Bug 2030726

Summary:	checkProxyConfig generating high number of requests sent through the proxy endpoints.
Product:	OpenShift Container Platform	Reporter:	German Parente <gparente>
Component:	apiserver-auth	Assignee:	Krzysztof Ostrowski <kostrows>
Status:	CLOSED NOTABUG	QA Contact:	Xingxing Xia <xxia>
Severity:	medium	Docs Contact:
Priority:	medium
Version:	4.8	CC:	akanekar, aos-bugs, chris.bowles, kostrows, mfojtik, surbania, tkondvil
Target Milestone:	---
Target Release:	---
Hardware:	Unspecified
OS:	Unspecified
Whiteboard:
Fixed In Version:		Doc Type:	If docs needed, set a value
Doc Text:		Story Points:	---
Clone Of:		Environment:
Last Closed:	2022-08-24 14:23:47 UTC	Type:	Bug
Regression:	---	Mount Type:	---
Documentation:	---	CRM:
Verified Versions:		Category:	---
oVirt Team:	---	RHEL 7.3 requirements from Atomic Host:
Cloudforms Team:	---	Target Upstream Version:
Embargoed:

Description German Parente 2021-12-09 15:19:12 UTC

Description of problem:

A customer can observe a high number of requests to the proxy when the endpoint is defined in the noProxy settings. 

The function checkProxyConfig should send a request once each 5 minutes.

instead it's claimed that the oauth route:

oauth-openshift.apps.<domain>:443

is going through the proxy 4K times an hour.


Version-Release number of selected component (if applicable): 4.8.5

I will give more details in private notes.

Comment 3 Krzysztof Ostrowski 2022-01-30 15:31:45 UTC

I’m adding UpcomingSprint, because I was occupied by fixing bugs with higher priority/severity, developing new features with higher priority, or developing new features to improve stability at a macro level. I will revisit this bug next sprint.

Comment 7 Krzysztof Ostrowski 2022-06-22 12:45:43 UTC

Hi,

I am starting to work on this bug. Our team has some shortcomings in capacity.

Thank you for your patience.

Comment 8 Krzysztof Ostrowski 2022-06-22 14:53:01 UTC

Hey,


It would be lovely, if I could get a pcap alongside a must gather and any additional information that could help me to understand the who-is-who.

So from the pcap we see that a client is asking an intermediate server to proxy a connection, hence proxy. First they establish the TCP connection and then there is the HTTP CONNECT request from the client. The proxy agrees and tells that it established the connection to the target location, which is oauth-openshift.apps domain. But once the client starts the TLS handshake, which the proxy should just proxy, the proxy kills the connection with a reset. This dance happens roughly once a second. 

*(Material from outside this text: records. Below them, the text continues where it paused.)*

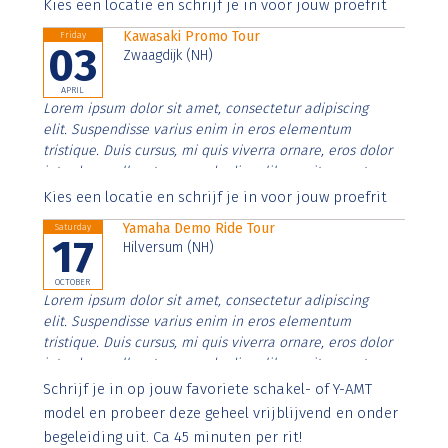
Aenean faucibus nibh et justo cursus id rutrum lorem
Kies een locatie en schrijf je in voor jouw proefrit
imperdiet. Nunc ut sem vitae risus tristique posuere.
Kawasaki Promo Tour
Friday
03
Zwaagdijk (NH)
APRIL
Lorem ipsum dolor sit amet, consectetur adipiscing
elit. Suspendisse varius enim in eros elementum
tristique. Duis cursus, mi quis viverra ornare, eros dolor
interdum nulla, ut commodo diam libero vitae erat.
Aenean faucibus nibh et justo cursus id rutrum lorem
Kies een locatie en schrijf je in voor jouw proefrit
imperdiet. Nunc ut sem vitae risus tristique posuere.
Yamaha Demo Ride Tour
Saturday
17
Hilversum (NH)
OCTOBER
Lorem ipsum dolor sit amet, consectetur adipiscing
elit. Suspendisse varius enim in eros elementum
tristique. Duis cursus, mi quis viverra ornare, eros dolor
interdum nulla, ut commodo diam libero vitae erat.
Aenean faucibus nibh et justo cursus id rutrum lorem
Schrijf je in op jouw favoriete schakel- of Y-AMT
imperdiet. Nunc ut sem vitae risus tristique posuere.
model en probeer deze geheel vrijblijvend en onder
begeleiding uit. Ca 45 minuten per rit!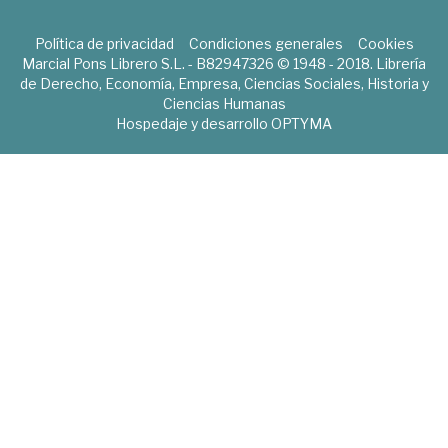
Política de privacidad
Condiciones generales
Cookies
Marcial Pons Librero S.L. - B82947326 © 1948 - 2018. Librería
de Derecho, Economía, Empresa, Ciencias Sociales, Historia y
Ciencias Humanas
Hospedaje y desarrollo
OPTYMA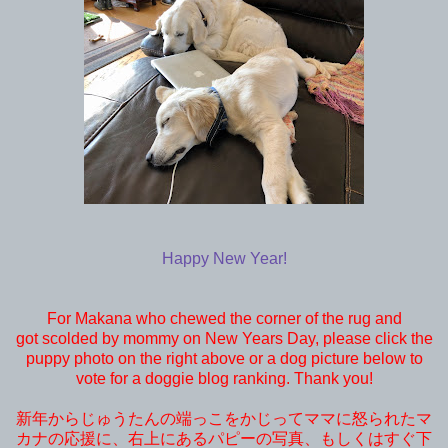
Happy New Year!
For Makana who chewed the corner of the rug and
got scolded by mommy on New Years Day, please click the
puppy photo on the right above or a dog picture below to
vote for a doggie blog ranking. Thank you!
新年からじゅうたんの端っこをかじってママに怒られたマ
カナの応援に、右上にあるパピーの写真、もしくはすぐ下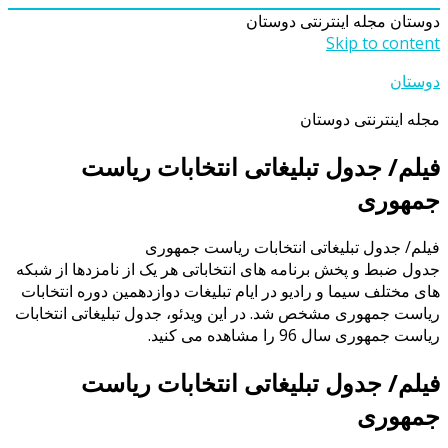
دوستان
مجله اینترنتی دوستان
Skip to content
دوستان
مجله اینترنتی دوستان
فیلم/ جدول تبلیغاتی انتخابات ریاست
جمهوری
فیلم/ جدول تبلیغاتی انتخابات ریاست جمهوری
جدول ضبط و پخش برنامه های انتخاباتی هر یک از نامزدها از شبکه
های مختلف سیما و رادیو در ایام تبلیغات دوازدهمین دوره انتخابات
ریاست جمهوری مشخص شد. در این ویدئو، جدول تبلیغاتی انتخابات
ریاست جمهوری سال 96 را مشاهده می کنید.
فیلم/ جدول تبلیغاتی انتخابات ریاست
جمهوری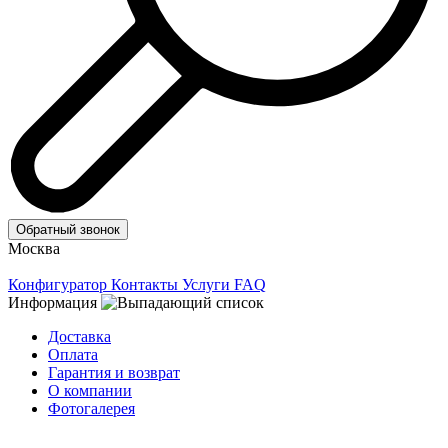
Обратный звонок
Москва
Конфигуратор
Контакты
Услуги
FAQ
Информация
Доставка
Оплата
Гарантия и возврат
О компании
Фотогалерея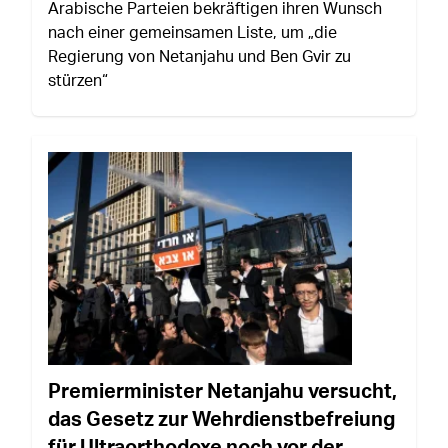
Arabische Parteien bekräftigen ihren Wunsch
nach einer gemeinsamen Liste, um „die
Regierung von Netanjahu und Ben Gvir zu
stürzen“
Premierminister Netanjahu versucht,
das Gesetz zur Wehrdienstbefreiung
für Ultraorthodoxe noch vor der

It is hard for me to identify who is calling whom and why the whom is killing the connection, without getting the appropriate logs.

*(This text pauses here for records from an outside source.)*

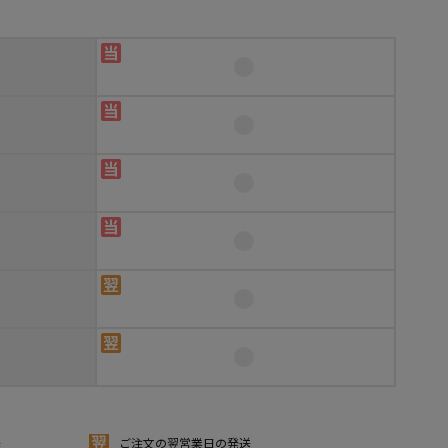
送
ご注文の翌営業日の発送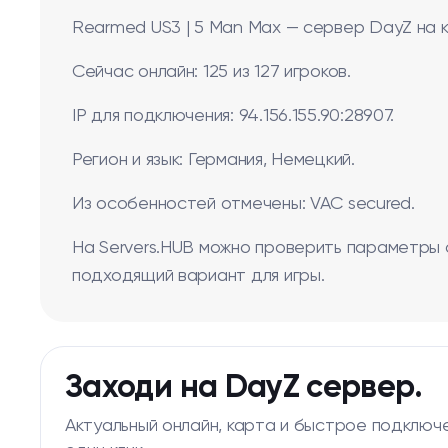
Rearmed US3 | 5 Man Max — сервер DayZ на к
Сейчас онлайн: 125 из 127 игроков.
IP для подключения: 94.156.155.90:28907.
Регион и язык: Германия, Немецкий.
Из особенностей отмечены: VAC secured.
На Servers.HUB можно проверить параметры 
подходящий вариант для игры.
Заходи на DayZ сервер.
Актуальный онлайн, карта и быстрое подключ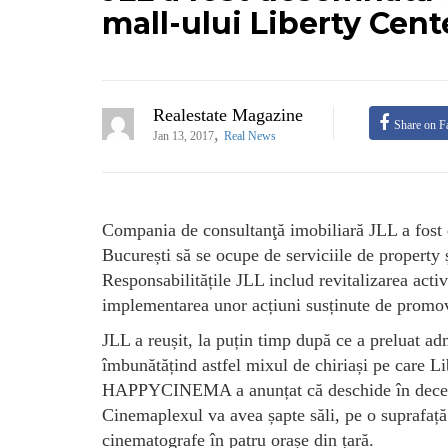
mall-ului Liberty Cent
Realestate Magazine
Share on F
,
Jan 13, 2017
Real News
Compania de consultanţă imobiliară JLL a fost d
București să se ocupe de serviciile de property
Responsabilitățile JLL includ revitalizarea activ
implementarea unor acțiuni susținute de promo
JLL a reușit, la puțin timp după ce a preluat ad
îmbunătățind astfel mixul de chiriași pe care L
HAPPYCINEMA a anunțat că deschide în decembri
Cinemaplexul va avea șapte săli, pe o suprafa
cinematografe în patru orașe din țară.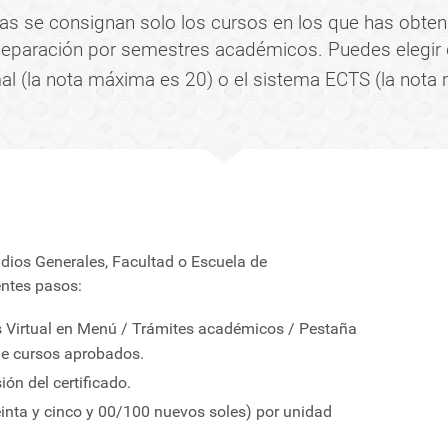
tas se consignan solo los cursos en los que has obteni
 separación por semestres académicos. Puedes elegir 
al (la nota máxima es 20) o el sistema ECTS (la nota
tudios Generales, Facultad o Escuela de
entes pasos:
s Virtual en Menú / Trámites académicos / Pestaña
de cursos aprobados.
ón del certificado.
einta y cinco y 00/100 nuevos soles) por unidad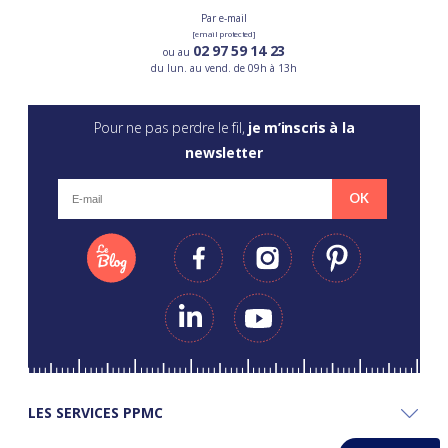
Par e-mail
[email protected]
02 97 59 14 23
ou au
du lun. au vend. de 09h à 13h
Pour ne pas perdre le fil,
je m’inscris à la
newsletter
OK
LES SERVICES PPMC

I checked the `checkProxyConfig` in cluster-authentication-operator and it could've been the root issue, but from the must-gather logs that are attached, there is no logging of that behavior (error messages that indicates error on connection and retries). So either the must gather is not having the same issue as the pcap or it is not `checkProxyConfig` causing all that communication.

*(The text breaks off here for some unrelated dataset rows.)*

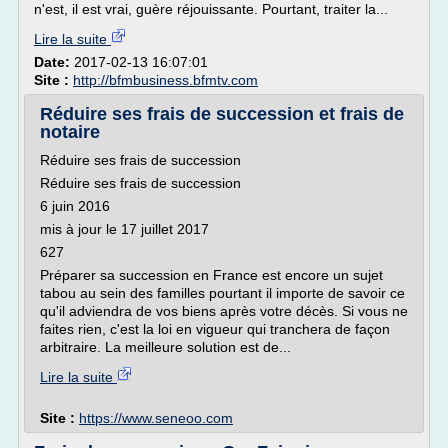
n'est, il est vrai, guère réjouissante. Pourtant, traiter la...
Lire la suite
Date:
2017-02-13 16:07:01
Site :
http://bfmbusiness.bfmtv.com
Réduire ses frais de succession et frais de
notaire
Réduire ses frais de succession
Réduire ses frais de succession
6 juin 2016
mis à jour le 17 juillet 2017
627
Préparer sa succession en France est encore un sujet
tabou au sein des familles pourtant il importe de savoir ce
qu'il adviendra de vos biens après votre décès. Si vous ne
faites rien, c'est la loi en vigueur qui tranchera de façon
arbitraire. La meilleure solution est de...
Lire la suite
Site :
https://www.seneoo.com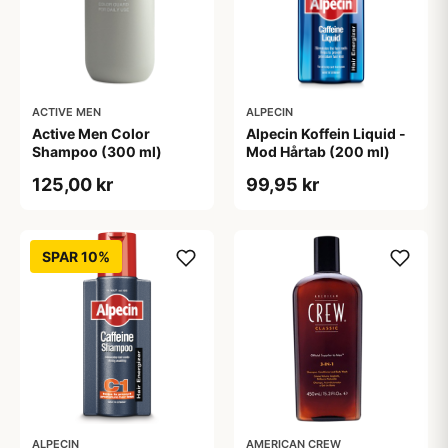
ACTIVE MEN
ALPECIN
Active Men Color
Alpecin Koffein Liquid -
Shampoo (300 ml)
Mod Hårtab (200 ml)
125,00 kr
99,95 kr
SPAR 10%
ALPECIN
AMERICAN CREW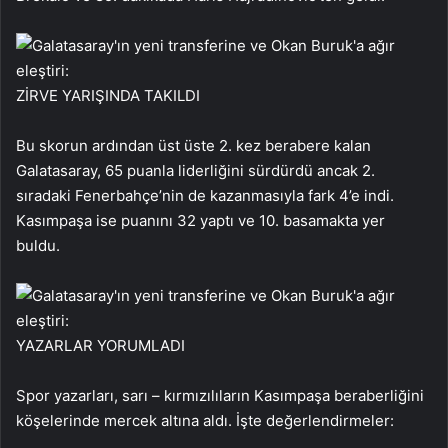
ZİRVE YARIŞINDA TAKILDI
Bu skorun ardından üst üste 2. kez berabere kalan
Galatasaray, 65 puanla liderliğini sürdürdü ancak 2.
sıradaki Fenerbahçe’nin de kazanmasıyla fark 4’e indi.
Kasımpaşa ise puanını 32 yaptı ve 10. basamakta yer
buldu.
YAZARLAR YORUMLADI
Spor yazarları, sarı – kırmızılıların Kasımpaşa beraberliğini
köşelerinde mercek altına aldı. İşte değerlendirmeler: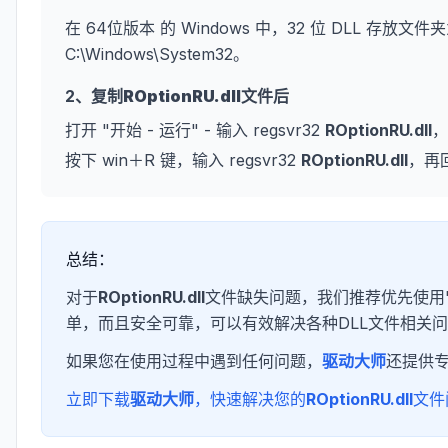
在 64位版本 的 Windows 中，32 位 DLL 存放文件夹
C:\Windows\System32。
2、复制
ROptionRU.dll
文件后
打开 "开始 - 运行" - 输入 regsvr32
ROptionRU.dll
，
按下 win＋R 键，输入 regsvr32
ROptionRU.dll
，再
总结：
对于
ROptionRU.dll
文件缺失问题，我们推荐优先使用
单，而且安全可靠，可以有效解决各种DLL文件相关
如果您在使用过程中遇到任何问题，
驱动大师
还提供
立即下载
驱动大师
，快速解决您的
ROptionRU.dll
文件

I am also not completely sure if it is really an auth problem. Still looking forward to. It is quite interesting.

Comment 9 German Parente 2022-06-22 15:54:58 UTC

Hi Krzysztof,

thanks a lot for taking care of this bug. I will try to ask a new set of data ( pcap + must gather with oauth pod operator logs ) to the customer.

Comment 21 Krzysztof Ostrowski 2022-08-15 14:43:31 UTC

There is a related bugzilla: https://bugzilla.redhat.com/show_bug.cgi?id=2111670

It seems like the router is making "health probe checks" by opening connections and then resetting them.
The proxy in front of the app seems to log them.

Usually it seems to happen in a 5sec-interval, but it  can happen for every pod behind a route, leading to more than one request per 5sec-interval.

There are currently two solutions:

- increase interval as described here: https://docs.openshift.com/container-platform/4.10/networking/routes/route-configuration.html#nw-route-specific-annotations_route-configuration

- tell the proxy to not log empty requests.

The later  would need to be added to the upstream proxy as a feature and then handed down to our downstream fork.
This might take some time.

It this helpful @gparente?

Kudos to @mmasters, who described that behavior in one of the chats.

Comment 22 Krzysztof Ostrowski 2022-08-15 14:44:22 UTC

The above is the current working assumption.

Comment 24 Krzysztof Ostrowski 2022-08-24 14:23:47 UTC

Ok, so I am closing this bug as of now. Thanks all for your support.